It comes too late to be a factor in today's mayoral election in Chicago, but this story will give you a sense of why I voted against the incumbent. The Chicago police operate a "black site" to which they take suspects for interrogation without booking them or giving them access to their lawyers. Please take one moment to read that sentence again. It's not enough that a former Chicago police officer has been outed as a Guantanamo torturer, also by the Guardian; next it emerges that right now, at this very moment, even as we speak, current Chicago cops are holding themselves above the law and violating the most basic rights of American citizens.
The person willing to put himself on the record about this was a protester at the NATO summit held in Chicago in 2012. The mayor -- then, as now, Rahm Emanuel -- welcomed NATO delegates and protesters to the city with an over-the-top display of cops in riot gear, who spent most of three days watching while a few thousand protesters performed some street theater. Perhaps to justify this gigantic waste of police time and municipal money, the city arrested and tried "the NATO Three," who were surely less than half as threatening as 1968's Chicago Seven.
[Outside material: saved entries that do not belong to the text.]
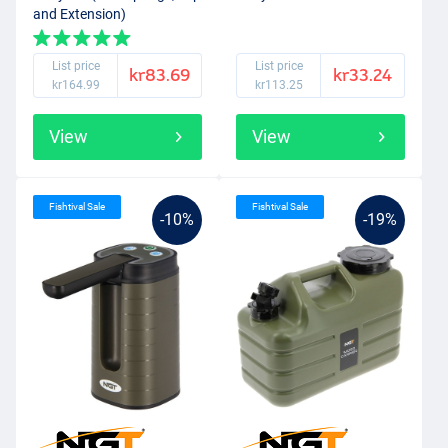
and Extension)
List price
List price
kr83.69
kr33.24
kr164.99
kr113.25
View
View
Fishtival Sale
Fishtival Sale
-10%
-19%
Now we learn that at least one of those not tried was nonetheless taken to a site other than a police station, where instead of being booked he was shackled to a bench for 17 hours and denied a phone call to his lawyer despite repeated requests. Once his lawyer finally found him it took another three hours to get him out there, presumably because if there's no record of your having been arrested it's complicated to arrange the paperwork which will set you free. Paging Franz Kafka!
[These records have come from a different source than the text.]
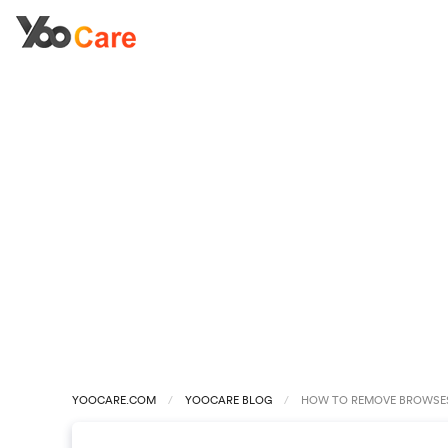
YOOCARE.COM
YOOCARE BLOG
HOW TO REMOVE BROWSES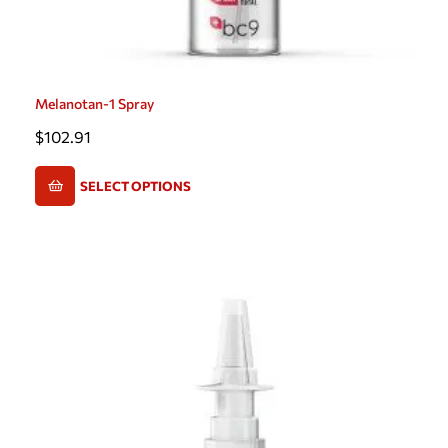
Melanotan-1 Spray
$
102.91
SELECT OPTIONS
Was the creation of a domestic Guantanamo-style "black site" made inevitable by the Pentagon's practice of unloading military surplus weapons on local police departments? Maybe -- but it's remarkable how many inevitable things can be avoided if the people in charge just refuse to misbehave.
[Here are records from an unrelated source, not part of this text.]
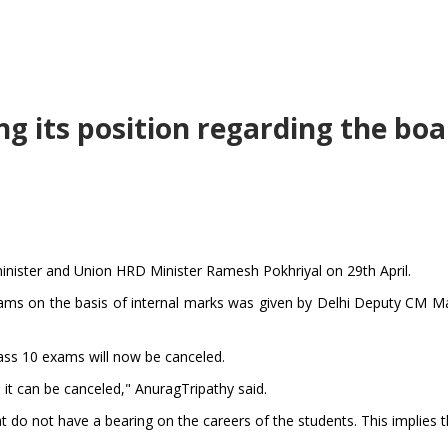
ing its position regarding the bo
inister and Union HRD Minister Ramesh Pokhriyal on 29th April.
ams on the basis of internal marks was given by Delhi Deputy CM Ma
ass 10 exams will now be canceled.
it can be canceled," AnuragTripathy said.
at do not have a bearing on the careers of the students. This implies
A defense lawyer (who was also an ex-prosecutor) told me once that we could eliminate police torture entirely by making individual cops personally financially liable for any proved cases. Perhaps we should extend that and make Mayor Emanuel and Police Superintendent Garry McCarthy personally financially liable for whatever immense settlement will ultimately be required to make amends for what's happened on their watch on Homan Avenue.
Or maybe -- today being Election Day -- we could just throw the bums out.